Только это не так! Плевать я хотела на сынка какого-то чиновника! Просто… Недовольно постукиваю ребром ложки по передним зубам, продолжая отстраненно смотреть на плывущие белые строчки на черном экране. Просто – что? Если мне плевать, то почему меня так волнует, был ли Тимур в тот вечер на ринге? Его ли спину я видела? Даже если тогда Горин и был там, разве это дает ему право вести себя как пуп земли? Что в нем такого особенного, из-за чего он уверен, будто каждая на него посмотревшая безумно влюблена? Татуировки по всему телу? Лысая башка? Или зелено-карие холодные глаза? Что такого в Тимуре Горине? Что позволяет ему так обращаться с людьми?
Сильнее сжимаю в пальцах несчастную ложку. Это выходит неосознанно. Может, потому, что у меня в груди разливается какое-то неприятное чувство? Я четко ощущаю настойчивые удары сердца. Бросаю ложку в тарелку, стоящую рядом на тумбочке у кровати. Та со звоном падает на дно, и этот звук раздражает меня еще больше.
Да, я злюсь. Злюсь, потому что опять выставила себя дурой. А мне ведь достаточно одной Петровой! Но нет! Привязавшись к тому, что произошло со мной тогда, в том чертовом клубе, я лишь сильнее себя закопала. Сегодня мне не просто оставили номер телефона. Мне, как бродячей собачонке, подачку кинули.
«За номер не благодари, а то ты скоро дыру во мне проглядишь», – стрелой пролетает в моей голове с той же интонацией, что и было сказано утром. Лениво и вальяжно. Я слышу это так четко, будто слова прозвучали только что. Меня словно подбрасывает на кровати. Не много ли за два дня унижений?
Чертов Горин!
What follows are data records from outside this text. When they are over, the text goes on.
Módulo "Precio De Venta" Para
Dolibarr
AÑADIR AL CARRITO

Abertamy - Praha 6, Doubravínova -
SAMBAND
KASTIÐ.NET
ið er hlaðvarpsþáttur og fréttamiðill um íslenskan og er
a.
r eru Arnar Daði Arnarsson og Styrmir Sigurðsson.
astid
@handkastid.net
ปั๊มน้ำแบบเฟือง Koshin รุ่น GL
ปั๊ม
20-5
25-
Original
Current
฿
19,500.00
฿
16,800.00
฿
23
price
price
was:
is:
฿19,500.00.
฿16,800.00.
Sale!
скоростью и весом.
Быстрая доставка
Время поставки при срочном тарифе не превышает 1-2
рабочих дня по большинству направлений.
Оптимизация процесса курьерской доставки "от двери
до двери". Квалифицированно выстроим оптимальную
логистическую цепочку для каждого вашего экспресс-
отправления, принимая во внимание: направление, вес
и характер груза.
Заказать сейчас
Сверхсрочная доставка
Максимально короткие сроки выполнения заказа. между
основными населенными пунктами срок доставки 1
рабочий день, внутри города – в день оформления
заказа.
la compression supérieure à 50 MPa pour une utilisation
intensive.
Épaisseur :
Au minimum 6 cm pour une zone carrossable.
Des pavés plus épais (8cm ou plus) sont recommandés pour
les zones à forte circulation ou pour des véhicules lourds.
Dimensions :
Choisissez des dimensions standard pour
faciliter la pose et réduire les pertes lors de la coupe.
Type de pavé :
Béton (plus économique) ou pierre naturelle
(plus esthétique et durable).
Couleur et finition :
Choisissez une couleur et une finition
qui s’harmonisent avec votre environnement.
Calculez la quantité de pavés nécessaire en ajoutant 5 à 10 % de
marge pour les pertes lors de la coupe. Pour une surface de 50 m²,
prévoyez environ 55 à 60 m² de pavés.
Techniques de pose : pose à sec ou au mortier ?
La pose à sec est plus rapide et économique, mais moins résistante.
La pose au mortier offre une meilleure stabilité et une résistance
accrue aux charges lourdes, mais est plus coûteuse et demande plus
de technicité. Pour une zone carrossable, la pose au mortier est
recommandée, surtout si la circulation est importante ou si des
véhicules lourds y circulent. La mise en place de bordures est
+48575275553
Чертова его татуировка на спине!
И номер его к черту! Я не его фанатка!
Вскочив на ноги, затягиваю посильнее пояс домашнего халата и хватаю свою сумку, брошенную на письменном столе. Среди лежащих там тетрадей я легко нахожу ту самую шоколадку. Достав ее из недр сумки, не колеблясь несу на кухню. И через пару секунд обертка, исписанная чужими цифрами, летит под раковину, на дно мусорного ведра. Да и сама
шоколадка с мармеладками тоже. Есть ее я уже точно не стану.
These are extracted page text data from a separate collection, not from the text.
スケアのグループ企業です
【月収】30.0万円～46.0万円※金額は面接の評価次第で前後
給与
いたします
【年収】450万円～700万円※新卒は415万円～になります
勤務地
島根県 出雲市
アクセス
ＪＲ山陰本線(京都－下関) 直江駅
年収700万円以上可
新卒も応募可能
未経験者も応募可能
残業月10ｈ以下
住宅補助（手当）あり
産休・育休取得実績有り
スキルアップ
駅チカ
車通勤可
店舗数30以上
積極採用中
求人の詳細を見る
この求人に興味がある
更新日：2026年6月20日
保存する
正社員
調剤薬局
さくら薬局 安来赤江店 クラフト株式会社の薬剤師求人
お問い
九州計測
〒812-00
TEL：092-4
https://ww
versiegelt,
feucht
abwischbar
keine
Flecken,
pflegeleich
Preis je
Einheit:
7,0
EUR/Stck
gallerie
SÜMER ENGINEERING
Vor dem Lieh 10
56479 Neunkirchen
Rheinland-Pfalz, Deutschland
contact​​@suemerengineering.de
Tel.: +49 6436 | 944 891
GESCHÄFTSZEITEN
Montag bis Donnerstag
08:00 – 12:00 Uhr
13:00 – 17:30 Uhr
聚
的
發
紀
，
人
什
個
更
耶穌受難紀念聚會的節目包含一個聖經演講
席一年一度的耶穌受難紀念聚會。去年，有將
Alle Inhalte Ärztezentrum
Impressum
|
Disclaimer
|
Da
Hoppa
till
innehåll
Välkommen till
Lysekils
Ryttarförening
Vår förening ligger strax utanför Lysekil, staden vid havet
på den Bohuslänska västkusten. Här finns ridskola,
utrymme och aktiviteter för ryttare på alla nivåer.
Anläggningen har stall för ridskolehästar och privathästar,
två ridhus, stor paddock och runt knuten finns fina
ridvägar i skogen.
И только захлопнув дверцу шкафчика, понимаю, как глухо барабанит в груди сердце, а в висках – пульс. Все. Никаких больше мыслей о том подвале. И никаких вопросов о том, кто махал там кулаками. И дыру я больше ни в ком сверлить глазами не буду! Если в ту ночь там и был Горин, то…
Резкая трель дверного звонка – как плеть по моим мыслям. Я аж подпрыгиваю на месте.
– Я открою, – тут же кричит мама из коридора. Выпускаю воздух из легких, прислонившись пятой точкой к кухонной столешнице. Пытаюсь почувствовать какое-то облегчение от того, что та шоколадка
с номером полетела в мусорку. Но не успеваю.
– Аня-а, к тебе пришли! – слышу удивленный возглас мамы.
* Саймон – герой сериала «Один из нас лжет».